───── RECORDED DATA ─────
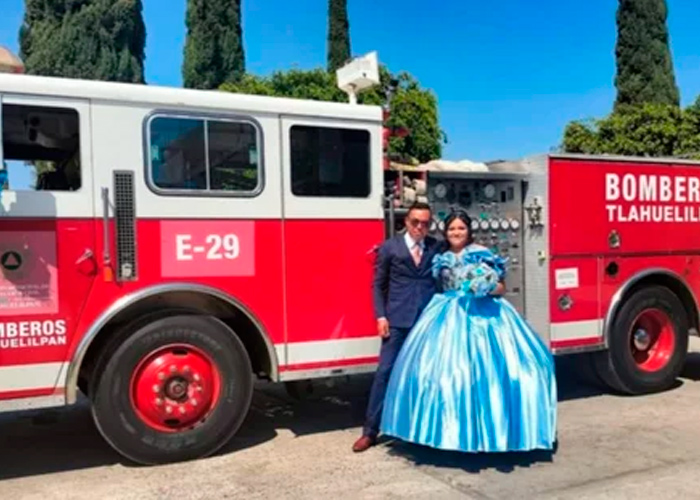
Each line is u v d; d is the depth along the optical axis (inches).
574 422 216.1
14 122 162.9
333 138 198.7
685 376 286.8
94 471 176.7
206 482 167.0
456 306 180.9
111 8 792.9
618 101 751.1
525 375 174.2
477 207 229.9
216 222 182.1
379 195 205.3
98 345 177.0
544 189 231.3
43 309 163.9
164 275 176.1
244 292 185.8
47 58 770.2
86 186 168.2
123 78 804.0
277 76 562.3
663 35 738.2
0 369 160.2
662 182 253.8
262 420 224.4
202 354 181.3
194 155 180.2
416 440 171.0
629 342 248.2
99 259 169.5
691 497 153.6
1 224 159.6
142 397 174.9
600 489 159.0
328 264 197.2
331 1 815.7
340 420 224.2
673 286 261.4
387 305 193.8
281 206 190.7
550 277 230.8
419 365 176.4
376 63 223.0
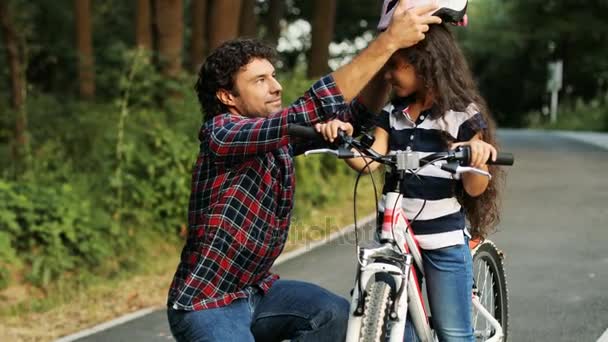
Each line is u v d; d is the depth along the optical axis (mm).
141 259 10828
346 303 4668
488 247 5551
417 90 4617
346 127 4141
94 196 11344
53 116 13922
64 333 8383
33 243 10109
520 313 7484
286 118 4176
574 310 7516
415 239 4699
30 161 11812
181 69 15430
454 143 4535
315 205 13797
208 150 4422
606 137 28797
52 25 28750
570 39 51875
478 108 4535
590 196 13547
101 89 16688
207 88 4602
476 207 4914
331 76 4180
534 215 12055
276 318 4648
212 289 4363
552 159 19328
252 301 4641
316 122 4184
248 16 23266
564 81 55906
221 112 4613
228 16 16203
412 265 4602
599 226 11156
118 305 9266
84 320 8797
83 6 22594
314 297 4609
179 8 15430
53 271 9922
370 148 4234
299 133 4121
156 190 11531
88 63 17047
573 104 51875
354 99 4703
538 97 58156
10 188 10312
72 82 21719
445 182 4605
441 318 4762
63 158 12641
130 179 11328
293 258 10250
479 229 4988
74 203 10594
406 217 4676
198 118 12180
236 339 4328
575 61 54500
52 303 9391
─────
PROBLEM DETAILS ::
Output the entries verbatim but drop the images.

RESULT FOR THIS TASK ::
Each line is u v d; d is the depth along the optical axis (inches).
574 422 216.1
14 122 162.9
333 138 198.7
685 376 286.8
94 471 176.7
206 482 167.0
456 306 180.9
111 8 792.9
618 101 751.1
525 375 174.2
477 207 229.9
216 222 182.1
379 195 205.3
98 345 177.0
544 189 231.3
43 309 163.9
164 275 176.1
244 292 185.8
47 58 770.2
86 186 168.2
123 78 804.0
277 76 562.3
663 35 738.2
0 369 160.2
662 182 253.8
262 420 224.4
202 354 181.3
194 155 180.2
416 440 171.0
629 342 248.2
99 259 169.5
691 497 153.6
1 224 159.6
142 397 174.9
600 489 159.0
328 264 197.2
331 1 815.7
340 420 224.2
673 286 261.4
387 305 193.8
281 206 190.7
550 277 230.8
419 365 176.4
376 63 223.0
Each line is u v d; d is the depth along the optical axis (mm).
141 259 10828
346 303 4668
488 247 5551
417 90 4617
346 127 4141
94 196 11344
53 116 13922
64 333 8383
33 243 10109
520 313 7484
286 118 4176
574 310 7516
415 239 4699
30 161 11812
181 69 15430
454 143 4535
315 205 13797
208 150 4422
606 137 28797
52 25 28750
570 39 51875
478 108 4535
590 196 13547
101 89 16688
207 88 4602
476 207 4914
331 76 4180
534 215 12055
276 318 4648
212 289 4363
552 159 19328
252 301 4641
316 122 4184
248 16 23266
564 81 55906
221 112 4613
228 16 16203
412 265 4602
599 226 11156
118 305 9266
84 320 8797
83 6 22594
314 297 4609
179 8 15430
53 271 9922
370 148 4234
299 133 4121
156 190 11531
88 63 17047
573 104 51875
354 99 4703
538 97 58156
10 188 10312
72 82 21719
445 182 4605
441 318 4762
63 158 12641
130 179 11328
293 258 10250
479 229 4988
74 203 10594
406 217 4676
198 118 12180
236 339 4328
575 61 54500
52 303 9391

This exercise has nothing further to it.